Of course, this whole experience has also served to underscore how privileged I am to be able to make these choices for myself. I feel better about what I eat now than I have for most of my life, but the only reason I'm able to do this is because I'm a) absurdly conscientious of the impacts food systems have and b) bankrolled by my parents. And that's the crucial problem with food. You shouldn't need a ton of money or a degree in environmental studies to know what to eat. You shouldn't have to be a white, upper-middle class college student to have access to good, healthy food. You shouldn't be able to buy factory-farmed milk for $2.19 a gallon in the grocery store while cows, soil, agricultural workers, American taxpayers and streams pay the true cost. Meanwhile, real milk that doesn't externalize these costs is $6.50 a gallon at the co-op, putting it out of almost everyone's price range. If you want it unpasteurized, the cost goes up to $11.
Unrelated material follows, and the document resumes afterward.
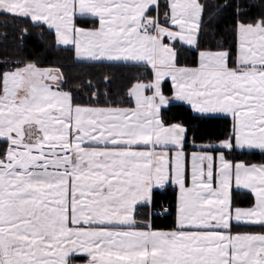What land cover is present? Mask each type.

So it's great that I can cook for myself and keep learning about food. It's great that I can support the co-op and tell everyone who comes through my line at Safeway that they should stop buying our organic milk and go to the co-op instead. It's great that I'm surrounded by people who understand that the industrial food system is killing people, land, living beings and the planet as a whole. But it's not enough. It never will be.

I don't know what a truly sustainable food system would look like. It would involve a lot more gardens. Monsanto and Safeway wouldn't exist. Most people would produce some or all of their own food. Washingtonians wouldn't eat oranges or bananas, and people living in Utah and Nevada probably wouldn't eat much beef. People would spend more time feeding themselves and their families. Food would taste better, be better for you and involve a lot more work. People wouldn't go hungry. Agricultural subsidies wouldn't exist. Organic permaculture would be standard, and Union Carbide wouldn't make pesticides anymore. We wouldn't have a giant dead zone in the Gulf of Mexico because of chemical runoff from fields. Pregnant women would be able to drink the water in Wallula, Washington. People wouldn't live in Phoenix, at least not in the numbers they do now. We wouldn't overpump our goundwater to grow wheat and alfalfa. Everyone would eat meat, and everyone would eat less.

I have no idea how to get there. But that's where I'm headed, with as many crazy life-loving, tree-hugging, anti-industrial capitalist people as I can drag along with me.